You might think, if we can make a car fly, we can surely drive with electricity, rather than petrol. The market so far says differently: electrics and plug-in hybrids make up only 0.7% of light vehicle sales in the US and only 3% of drivers in the UK. The main problems are ‘range anxiety’ – where the driver is terrified of running out of power – and the lack of operational public charging points. (Plus, no doubt, a little bit of vested interest in keeping up petrol sales.)

Elon Musk, the entrepreneur who created the Tesla Model S, claims his car is faster than the Ferrari 458, McLaren MP4-Asc and most Porsche 911s. It goes from 0-60mph in 3.1 secs. Not only that, it has retractable door handles, central touch screen, remembers your personal profile, and will soon be able to park itself and stay in lane without your help. The Tesla has three battery options, of which the highest takes you 310 miles without charging. All for a mere $US65,000.

Musk knows it is not enough to rely on the green or cool customer to buy these cars and he wants to sell a mass-market car. The Model 3 will enter production in 2017 and will cost about half: $US35,000. BMW, VW and GM are all developing mass-market electrics due to come out in 2018, which Steve Levine, commentator, calls the “industry’s moment of truth”. This is when we will discover whether people want to buy and drive electric cars.

Charging continues to be a bugbear, especially in London, where 75% of parking is on the street rather than in a garage. Drivers of electric cars have only 1,500 charging points spread over 900 terminals on 300 sites in London and it is common for 40% of them to be ‘out of service’. Drivers who are already experiencing ‘range anxiety’ are likely to panic.

Bollore has taken over the infrastructure network, Source London, aiming to more than quadruple the number of charging outlets to 3000 by 2018. However, it has to deal with each Borough separately and only four have signed up for its services so far. Bollore owns the Autolib network in Paris, which runs 3,000 electric vehicles that are served by 871 charging stations. The scheme averages 10,000 rentals a day.

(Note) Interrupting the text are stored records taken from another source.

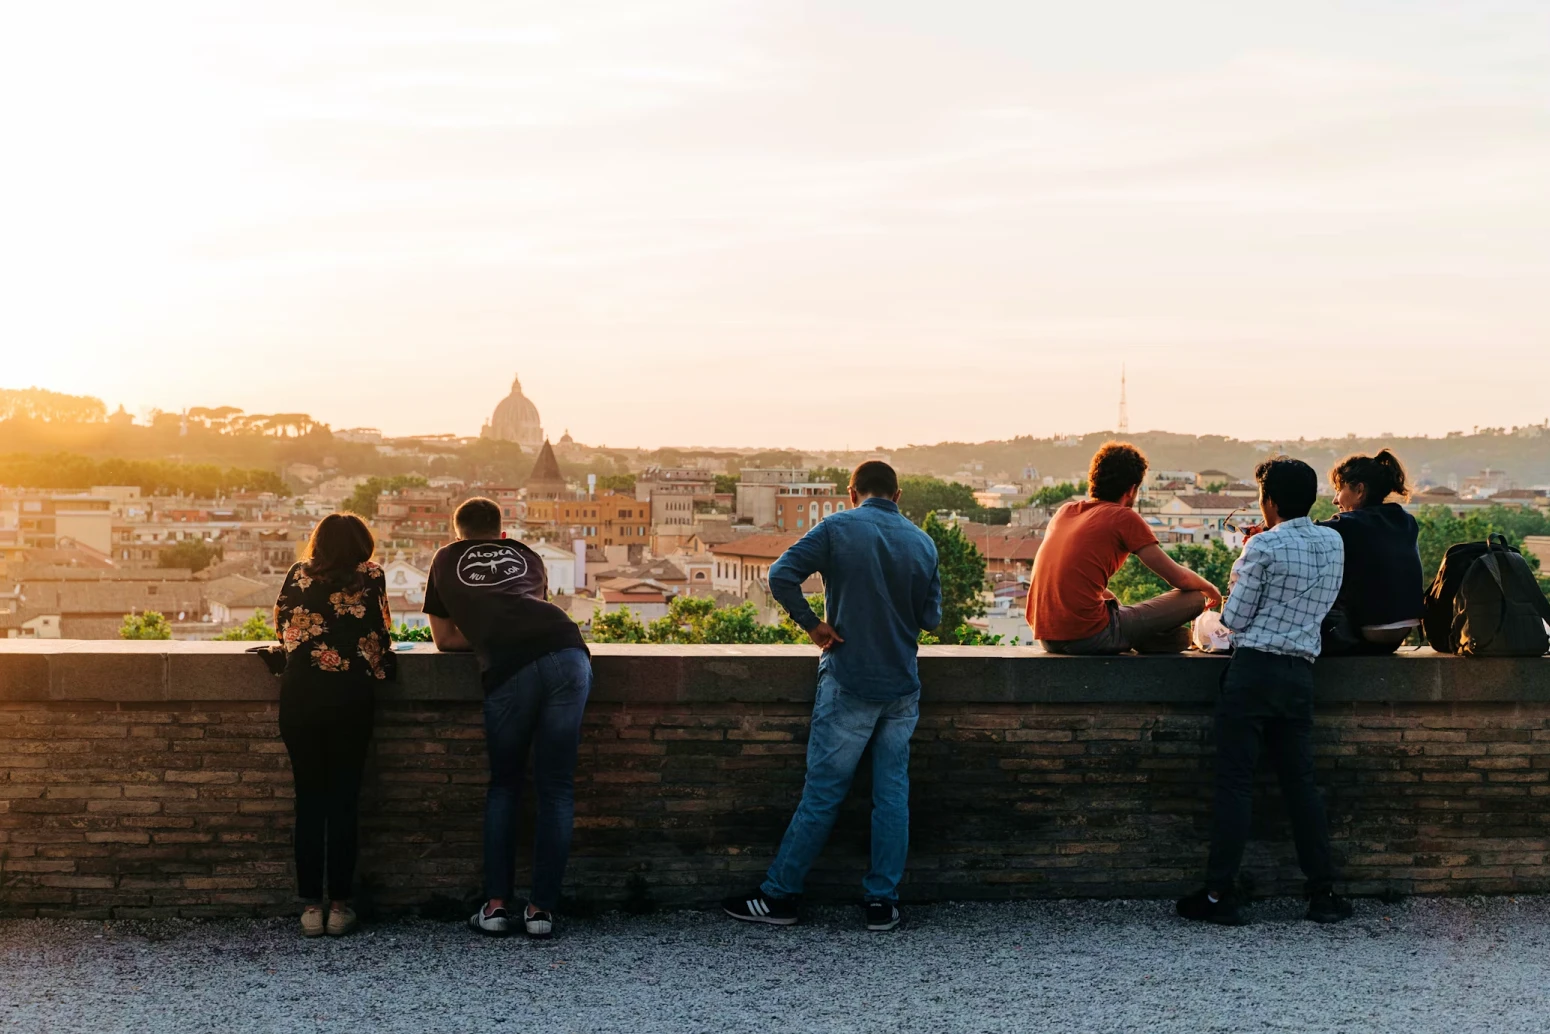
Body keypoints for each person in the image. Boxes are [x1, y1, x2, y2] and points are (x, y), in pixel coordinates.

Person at [722, 461, 941, 932]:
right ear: (898, 495)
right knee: (892, 796)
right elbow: (931, 619)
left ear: (852, 492)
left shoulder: (839, 527)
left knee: (823, 794)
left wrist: (815, 625)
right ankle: (881, 901)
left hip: (850, 679)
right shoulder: (923, 543)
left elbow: (781, 575)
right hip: (902, 683)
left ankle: (780, 895)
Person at [1176, 457, 1352, 926]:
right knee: (1301, 786)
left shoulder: (1262, 548)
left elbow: (1234, 619)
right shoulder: (1334, 542)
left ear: (1268, 501)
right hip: (1299, 673)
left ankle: (1219, 893)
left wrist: (1246, 558)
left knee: (1235, 784)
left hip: (1254, 671)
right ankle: (1323, 892)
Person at [424, 497, 591, 940]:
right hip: (568, 652)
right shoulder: (528, 554)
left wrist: (485, 641)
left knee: (506, 784)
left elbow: (443, 640)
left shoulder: (444, 558)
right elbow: (530, 608)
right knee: (556, 787)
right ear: (502, 532)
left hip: (510, 670)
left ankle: (496, 906)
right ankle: (541, 911)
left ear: (456, 533)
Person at [273, 512, 393, 938]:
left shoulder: (297, 573)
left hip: (301, 694)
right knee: (344, 801)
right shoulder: (371, 575)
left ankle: (310, 909)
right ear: (361, 544)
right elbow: (380, 635)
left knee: (309, 801)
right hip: (349, 696)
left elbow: (284, 628)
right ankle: (339, 908)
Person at [1028, 442, 1222, 653]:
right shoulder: (1122, 517)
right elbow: (1179, 578)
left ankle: (1146, 637)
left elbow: (1077, 582)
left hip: (1047, 636)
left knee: (1169, 636)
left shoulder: (1066, 512)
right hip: (1088, 635)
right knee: (1193, 598)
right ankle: (1142, 637)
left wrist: (1117, 608)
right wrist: (1211, 590)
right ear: (1131, 490)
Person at [1317, 449, 1424, 654]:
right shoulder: (1406, 520)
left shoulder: (1347, 524)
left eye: (1339, 490)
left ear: (1359, 490)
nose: (1335, 500)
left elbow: (1301, 535)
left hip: (1365, 634)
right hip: (1400, 634)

This begs the question whether people need to own an electric car at all or whether it is better to run a network of rental electric cars. As long as there are sufficient charging points – and no possibility of running out of power halfway to the beach/in-laws/conference – cities at least are ideal for electric rentals.

Ref: FT (UK), 9-10 May 2015, ‘Forever in electric dreams’ by J. Sunyer. www.ft.com
Source integrity: *****
Search words: electric, plug-in hybrid, Tesla Model S, Elon Musk, autopilot, ‘range anxiety’, parking, charging point, POD Point, Bollore, Source London, battery, Autolib, rentals, Nissan Leaf.